(Saved entries)

###

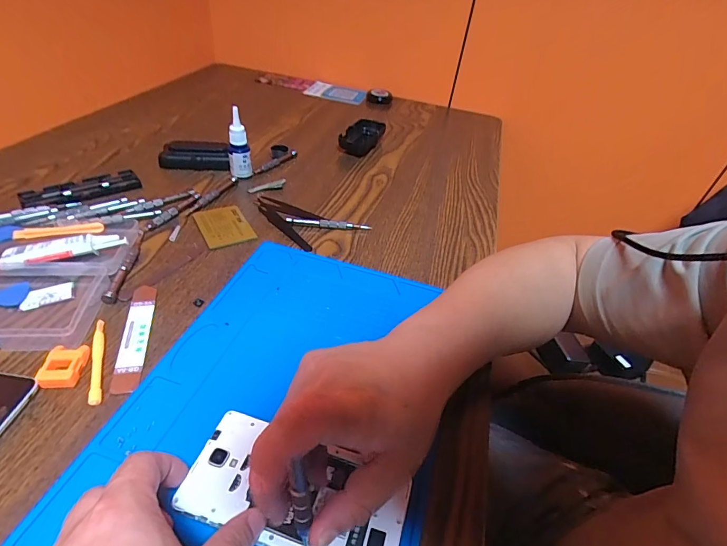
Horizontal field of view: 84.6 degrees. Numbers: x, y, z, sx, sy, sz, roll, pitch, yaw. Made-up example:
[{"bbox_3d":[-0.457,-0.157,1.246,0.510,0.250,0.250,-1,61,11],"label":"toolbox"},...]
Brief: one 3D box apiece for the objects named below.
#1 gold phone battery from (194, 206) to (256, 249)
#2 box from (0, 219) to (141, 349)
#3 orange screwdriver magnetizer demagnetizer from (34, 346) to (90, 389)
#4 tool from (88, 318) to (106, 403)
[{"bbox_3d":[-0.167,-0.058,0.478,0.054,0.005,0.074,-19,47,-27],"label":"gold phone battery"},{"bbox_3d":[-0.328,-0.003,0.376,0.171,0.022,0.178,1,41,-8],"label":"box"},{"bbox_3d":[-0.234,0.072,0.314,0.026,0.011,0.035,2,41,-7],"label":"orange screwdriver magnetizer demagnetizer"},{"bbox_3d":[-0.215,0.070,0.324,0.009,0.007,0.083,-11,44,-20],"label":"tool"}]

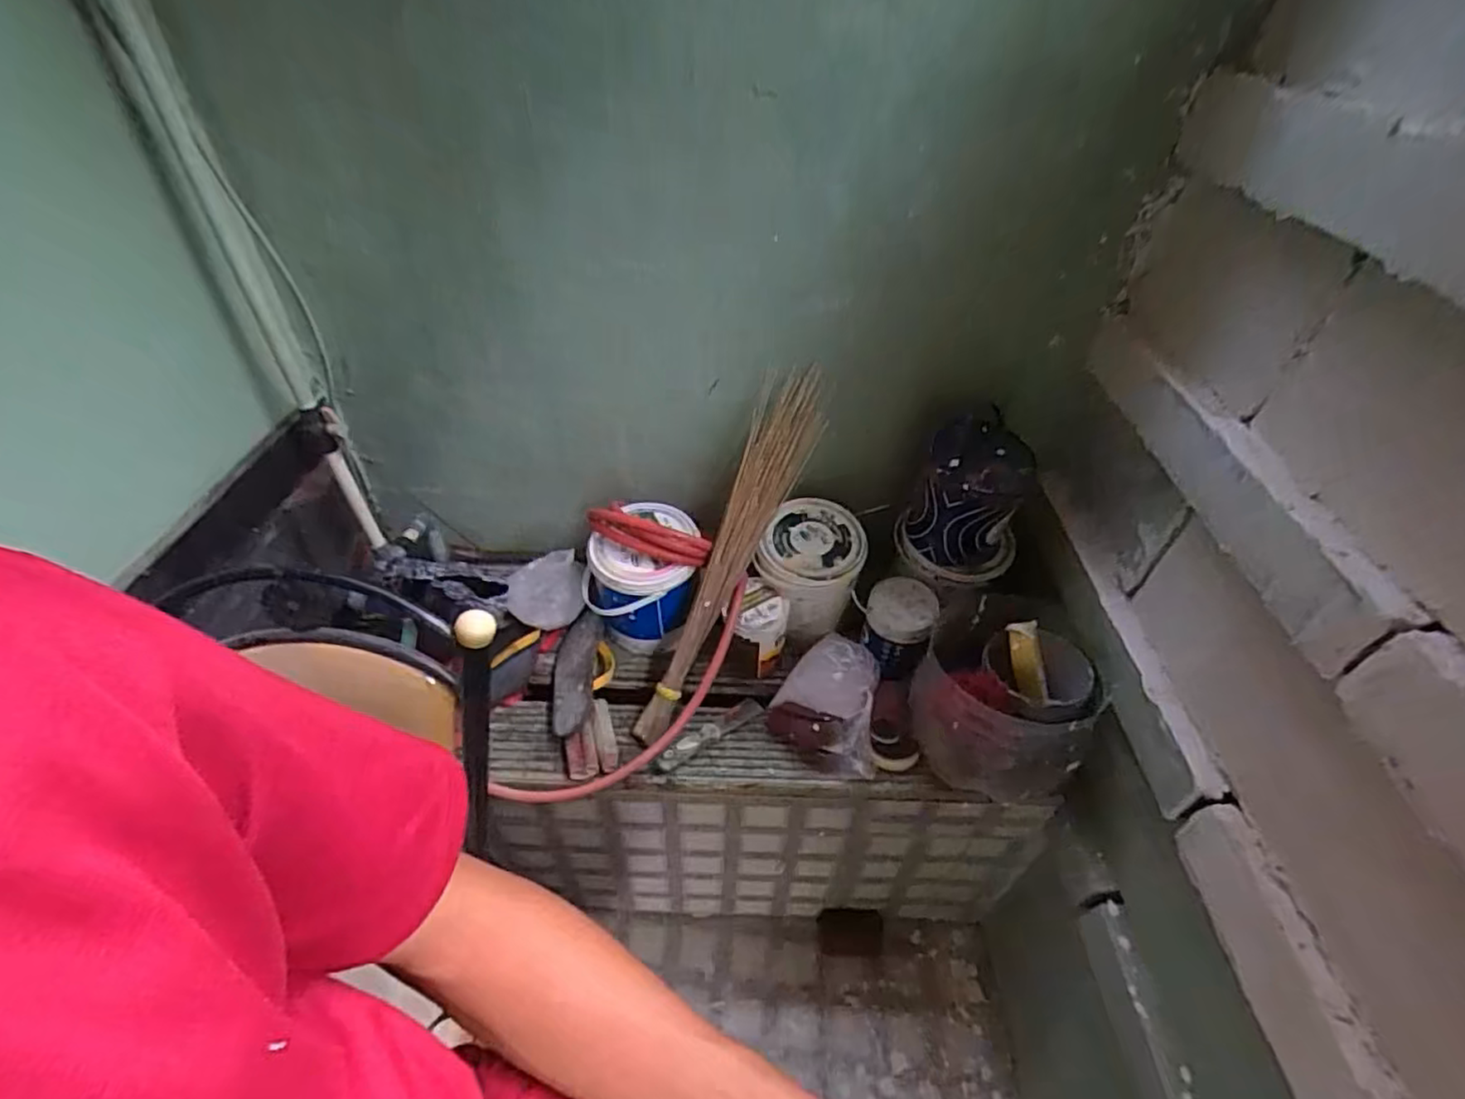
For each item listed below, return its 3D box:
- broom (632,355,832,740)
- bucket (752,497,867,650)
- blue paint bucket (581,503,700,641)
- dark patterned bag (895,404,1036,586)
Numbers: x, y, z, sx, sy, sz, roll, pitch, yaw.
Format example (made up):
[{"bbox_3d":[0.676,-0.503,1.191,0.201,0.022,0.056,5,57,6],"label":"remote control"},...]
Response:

###

__TASK GOAL__. All that should appear in the answer is the lines above from the line with "#2 box from (0, 219) to (141, 349)" through the line with "Format example (made", retyped exactly, pictures left out.

__ANSWER FOR THE TASK__.
#2 box from (0, 219) to (141, 349)
#3 orange screwdriver magnetizer demagnetizer from (34, 346) to (90, 389)
#4 tool from (88, 318) to (106, 403)
[{"bbox_3d":[-0.167,-0.058,0.478,0.054,0.005,0.074,-19,47,-27],"label":"gold phone battery"},{"bbox_3d":[-0.328,-0.003,0.376,0.171,0.022,0.178,1,41,-8],"label":"box"},{"bbox_3d":[-0.234,0.072,0.314,0.026,0.011,0.035,2,41,-7],"label":"orange screwdriver magnetizer demagnetizer"},{"bbox_3d":[-0.215,0.070,0.324,0.009,0.007,0.083,-11,44,-20],"label":"tool"}]

For each item listed below, return its 3D box:
- broom (632,355,832,740)
- bucket (752,497,867,650)
- blue paint bucket (581,503,700,641)
- dark patterned bag (895,404,1036,586)
Numbers: x, y, z, sx, sy, sz, roll, pitch, yaw.
Format example (made up):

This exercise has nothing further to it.